For most of my life, I felt slightly ashamed at my frugality. You know, if I held onto a piece of furniture that wasn't showroom-new, made a meal out of leftovers, or shopped for clothes at Goodwill, I was being "cheap" or "a packrat." I thought, this will do for now, but it's not as good as having everything brand new.
You've heard the comments. Most people don't brag about frugal acts, they confess them. "Sometimes I save tissue paper, iron it, and use it again," my aunt once said as she opened a gift bag. "Isn't that terrible?"
But glory hallelujah, in the last year or so we have this environmental surge that is bringing the sexy back to reusing stuff. Now when my husband throws out a bunch of clothes or coat hangers or whatnot and I rescue them from the trash, I can fall back on the Earth as an argument. As in, no, I'm not mentally ill, I just love the Earth! Don't you? Do you want Al Gore to be mad at you?
What used to be called being tight, a hoarder and a skinflint is now called reducing, recycling and reusing. And I love it.
I still hope I don't end up as one of those old ladies with plastic over every piece of furniture, keeping everything forever so I can be buried with all my money. But come on, washing out a few Ziploc bags is nothing compared to the life led by No Impact Man, who says he composts his own poop! And he's having a book published and a movie made about him.
Making stock out of that chicken carcass and a bunch of the tough ends of broccoli stalks? You thought that was penny-pinchy of me? Obviously you have not heard about the freegans who are out there Dumpster diving for their supper. That's right. Eating food out of the garbage is now cool in some circles. If only George Costanza could see us now.
Deep down in my soul, I know when I take a Little Tikes toy from my neighbors' trash, I'm not doing it out of true environmental concern. Yeah, that's a bonus, but I'm really doing it because
a) I'm cheap -- that is, I'm not willing to sink into the tar pit of consumer debt but I still want my kids to have a little fun.
b) I just hate to see anything wasted. It offends my sensibilities the way an unkempt front yard might bother other, classier people.
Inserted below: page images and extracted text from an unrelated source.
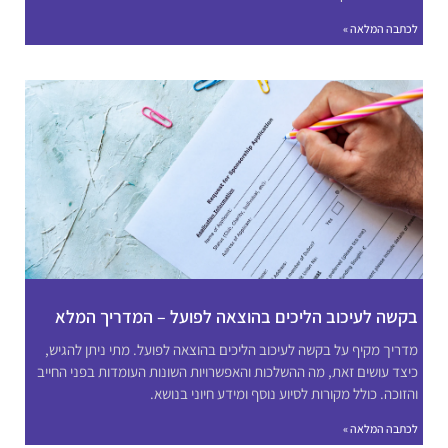
לכתבה המלאה »
בקשה לעיכוב הליכים בהוצאה לפועל – המדריך המלא
מדריך מקיף על בקשה לעיכוב הליכים בהוצאה לפועל. מתי ניתן להגיש,
כיצד עושים זאת, מה ההשלכות והאפשרויות השונות העומדות בפני החייב
והזוכה. כולל מקורות לסיוע נוסף ומידע חיוני בנושא.
לכתבה המלאה »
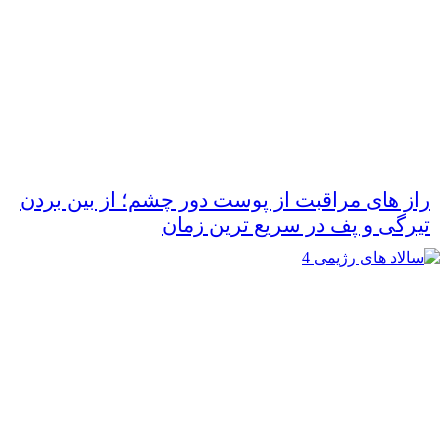
راز های مراقبت از پوست دور چشم؛ از بین بردن
تیرگی و پف در سریع‌ ترین زمان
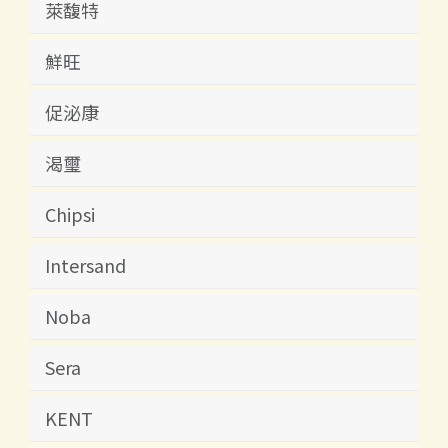
萊馥特
鮮旺
促泌康
渴璽
Chipsi
Intersand
Noba
Sera
KENT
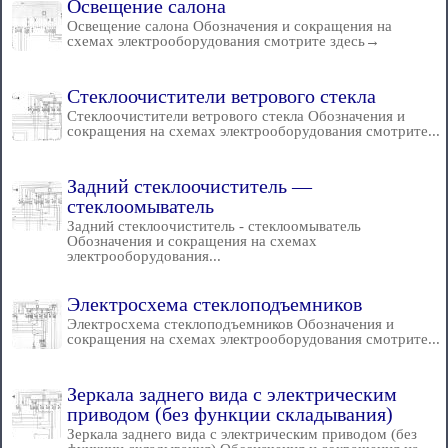
Освещение салона
Освещение салона Обозначения и сокращения на
схемах электрооборудования смотрите здесь→
Стеклоочистители ветрового стекла
Стеклоочистители ветрового стекла Обозначения и
сокращения на схемах электрооборудования смотрите...
Задний стеклоочиститель —
стеклоомыватель
Задний стеклоочиститель - стеклоомыватель
Обозначения и сокращения на схемах
электрооборудования...
Электросхема стеклоподъемников
Электросхема стеклоподъемников Обозначения и
сокращения на схемах электрооборудования смотрите...
Зеркала заднего вида с электрическим
приводом (без функции складывания)
Зеркала заднего вида с электрическим приводом (без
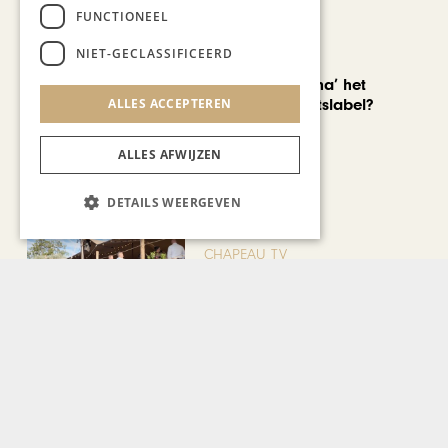
FUNCTIONEEL
NIET-GECLASSIFICEERD
AUTOMOTIVE
Is ‘Made in China’ het
ALLES ACCEPTEREN
nieuwe kwaliteitslabel?
ALLES AFWIJZEN
DETAILS WEERGEVEN
CHAPEAU TV
Noorbeek Foodfest
Bekijk alle artikelen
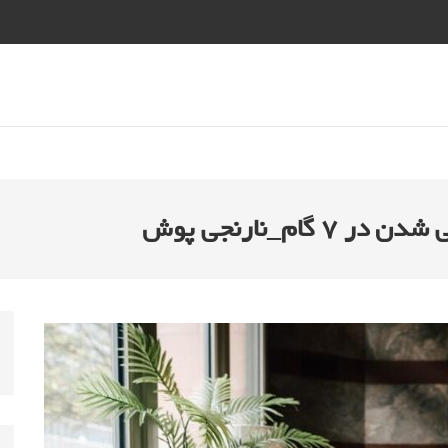
ام_نارنجی پوش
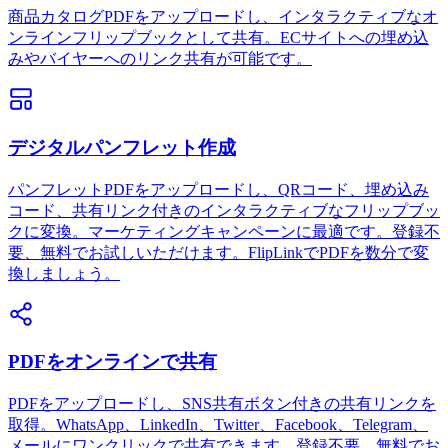
商品カタログPDFをアップロードし、インタラクティブなオ
ンラインフリップブックとして共有。ECサイトへの埋め込
みやバイヤーへのリンク共有が可能です。
デジタルパンフレット作成
パンフレットPDFをアップロードし、QRコード、埋め込み
コード、共有リンク付きのインタラクティブなフリップブッ
クに変換。マーケティングキャンペーンに最適です。登録不
要、無料でお試しいただけます。FlipLinkでPDFを数分で変
換しましょう。
PDFをオンラインで共有
PDFをアップロードし、SNS共有ボタン付きの共有リンクを
取得。WhatsApp、LinkedIn、Twitter、Facebook、Telegram、
メールにワンクリックで共有できます。登録不要、無料でお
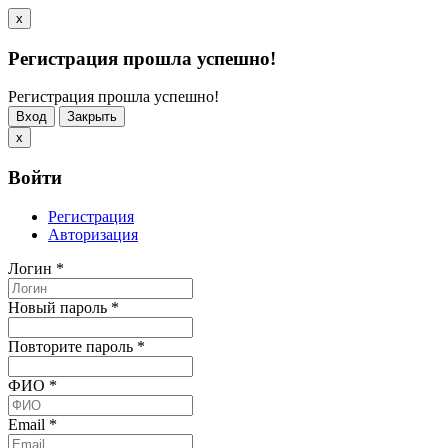
x
Регистрация прошла успешно!
Регистрация прошла успешно!
Вход
Закрыть
x
Войти
Регистрация
Авторизация
Логин
*
Новый пароль
*
Повторите пароль
*
ФИО
*
Email
*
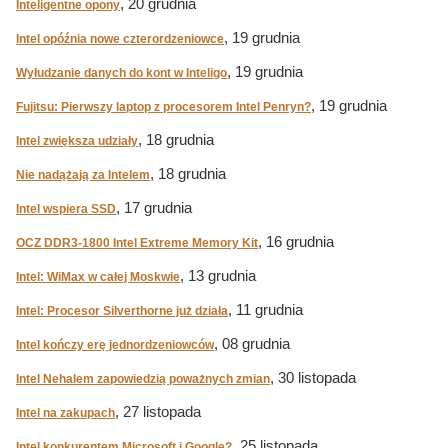
, 20 grudnia
Inteligentne opony
, 19 grudnia
Intel opóźnia nowe czterordzeniowce
, 19 grudnia
Wyłudzanie danych do kont w Inteligo
, 19 grudnia
Fujitsu: Pierwszy laptop z procesorem Intel Penryn?
, 18 grudnia
Intel zwiększa udziały
, 18 grudnia
Nie nadążają za Intelem
, 17 grudnia
Intel wspiera SSD
, 16 grudnia
OCZ DDR3-1800 Intel Extreme Memory Kit
, 13 grudnia
Intel: WiMax w całej Moskwie
, 11 grudnia
Intel: Procesor Silverthorne już działa
, 08 grudnia
Intel kończy erę jednordzeniowców
, 30 listopada
Intel Nehalem zapowiedzią poważnych zmian
, 27 listopada
Intel na zakupach
, 25 listopada
Intel konkurentem Microsoft i Google?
I'm not above letting others believe I'm garbage picking out of environmental concern. After all, hotels can do it: They're always claiming that conserving water is the reason they don't want to wash our towels and sheets every day. Maybe if I practice acting like it long enough, I'll actually grow the nobility needed to really do things to save the Earth. Or at least become more believable than those hotel bathroom signs.
In the meantime, I'm just glad I get to save a buck now and then without lurking in the shadows. Then again, staying in these shadows does save me money on sunscreen.